第142話



少し微妙な空気になってしまった。

3人がお互いの顔を見合わせて、暫しの沈黙の後、姫が手招きをし始めた。



「……仁……こっちおいでー」



『…………。』



「もうしないから」と言う二人の言葉を信じて恐る恐る近づき、元の位置に座る。

相変わらず質問攻めされるが、何一つ答えなかった。



「二人の幼馴染みってどんな人がいるの?」



「ワイルド系兄貴肌のイケメン、無口な硬派イケメンとゆるカワ美少年……かしら。」



「……私とは全く違うよね。」



ひかの呟きに、姫が「もしかして、まだ諦めてなかったの?仁は女よ?」と言う目で吃驚している。

俺も吃驚して毛布から顔を出す。



「ま、まあ。男の人だし、ね?」



『……ノーマル』



こんな見た目してるけど女だし、男の人を好きになるよ。



「わっ分かってるよっ!」



これに顔を赤くしたひかは、そのまま毛布に潜ってしまった。

それを見て、俺も眠くなった。

俺が欠伸をしたのを見て、



「もう寝ましょうか。
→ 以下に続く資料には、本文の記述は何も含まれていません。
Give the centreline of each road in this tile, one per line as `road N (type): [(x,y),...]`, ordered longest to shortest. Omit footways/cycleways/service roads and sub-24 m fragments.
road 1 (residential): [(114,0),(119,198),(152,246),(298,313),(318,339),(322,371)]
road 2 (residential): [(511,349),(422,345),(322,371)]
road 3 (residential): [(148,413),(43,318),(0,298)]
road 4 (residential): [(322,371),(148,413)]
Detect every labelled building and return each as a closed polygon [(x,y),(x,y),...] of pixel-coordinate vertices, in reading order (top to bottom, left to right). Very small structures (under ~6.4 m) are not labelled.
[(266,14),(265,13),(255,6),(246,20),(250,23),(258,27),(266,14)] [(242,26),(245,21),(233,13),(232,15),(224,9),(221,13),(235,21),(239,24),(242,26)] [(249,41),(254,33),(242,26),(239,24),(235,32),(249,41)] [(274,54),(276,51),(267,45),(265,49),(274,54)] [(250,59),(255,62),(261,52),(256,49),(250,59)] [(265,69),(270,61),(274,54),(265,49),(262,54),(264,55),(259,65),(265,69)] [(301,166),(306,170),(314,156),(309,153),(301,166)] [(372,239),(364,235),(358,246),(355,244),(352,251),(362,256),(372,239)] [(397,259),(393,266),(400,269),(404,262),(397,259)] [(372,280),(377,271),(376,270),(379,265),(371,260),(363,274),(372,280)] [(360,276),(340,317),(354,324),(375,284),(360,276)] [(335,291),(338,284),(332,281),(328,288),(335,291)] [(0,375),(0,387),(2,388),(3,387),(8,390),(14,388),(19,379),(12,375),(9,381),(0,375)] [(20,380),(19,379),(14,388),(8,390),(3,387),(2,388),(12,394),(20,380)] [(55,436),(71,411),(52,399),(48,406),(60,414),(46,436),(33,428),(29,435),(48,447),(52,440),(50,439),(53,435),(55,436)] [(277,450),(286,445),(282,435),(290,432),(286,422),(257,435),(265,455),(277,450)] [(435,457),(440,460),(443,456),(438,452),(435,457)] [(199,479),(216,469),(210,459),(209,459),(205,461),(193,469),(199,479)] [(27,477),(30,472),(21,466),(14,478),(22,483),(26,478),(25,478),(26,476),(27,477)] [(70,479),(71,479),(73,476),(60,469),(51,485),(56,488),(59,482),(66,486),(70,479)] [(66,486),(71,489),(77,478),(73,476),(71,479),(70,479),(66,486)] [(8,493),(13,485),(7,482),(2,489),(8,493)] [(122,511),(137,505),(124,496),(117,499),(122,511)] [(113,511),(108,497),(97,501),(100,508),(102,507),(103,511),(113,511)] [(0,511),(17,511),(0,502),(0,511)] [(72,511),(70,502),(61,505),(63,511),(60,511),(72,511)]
もう1時だし。」



『ん』



「うぅぅぅ~!お、おやすみ!」



不貞腐れて寝てしまったひか。

そんなひかに笑いながら、姫が電気を消してくれた。



「おやすみ。」



『……おやすみ。』



瞼が自然に落ちてくる。

楽しかったな。たまにはこういうのもいいな。





《仁side end》




───────────

      ───────────



《姫side》



ガチャンッ



朝、ドアが開く音で目が覚めた。

隣の仁は全く起きる気配はない。

超低血圧で人に起こされるのが嫌いだから、自分から起きてくれるのを待つしかないか。

朝の仁を起こせるのは恭さんくらいだろう。

私も怖くて起こしたくないもの。



ひかはムクリと起き上がると、大きく伸びをした。



時計を見ると、6時。



ガチャッ



「な、何これ?」



リビングのドアが開き、現れたのは大きなキャリーバックを持った美女。

スラッと伸びた足に女性らしい曲線美、巻かれた茶髪のロングヘアー、目鼻がくっきりしていて゛出来る女〝って感じの人。



「お、おかえり!お姉ちゃんっ!」



ひかはその美女に猪タックルで飛び付いた。



…………お姉ちゃん?ってことはこの人が?

確かに似てない。

ふわふわ系のひかとサバサバ系のお姉さん。



そして、ひかの猪タックルを平然と受け止めている。



「ふふふっ。ただいま!ひかー!」



挨拶しないと失礼だと思い、未だぎゅうぎゅうとお互いを抱き締め合う二人に、近づいた。



「あら?貴女は?」



『ひかの友達で青井姫乃です。おはようございます。』



きっちりと頭を下げて挨拶をした。



「おはよう。貴女が姫ね。ひかが最近よく話してるから知ってるわ。この子友達少ないから、仲良くしてくれてありがとね。私はひかの姉で青沼ひなたです。」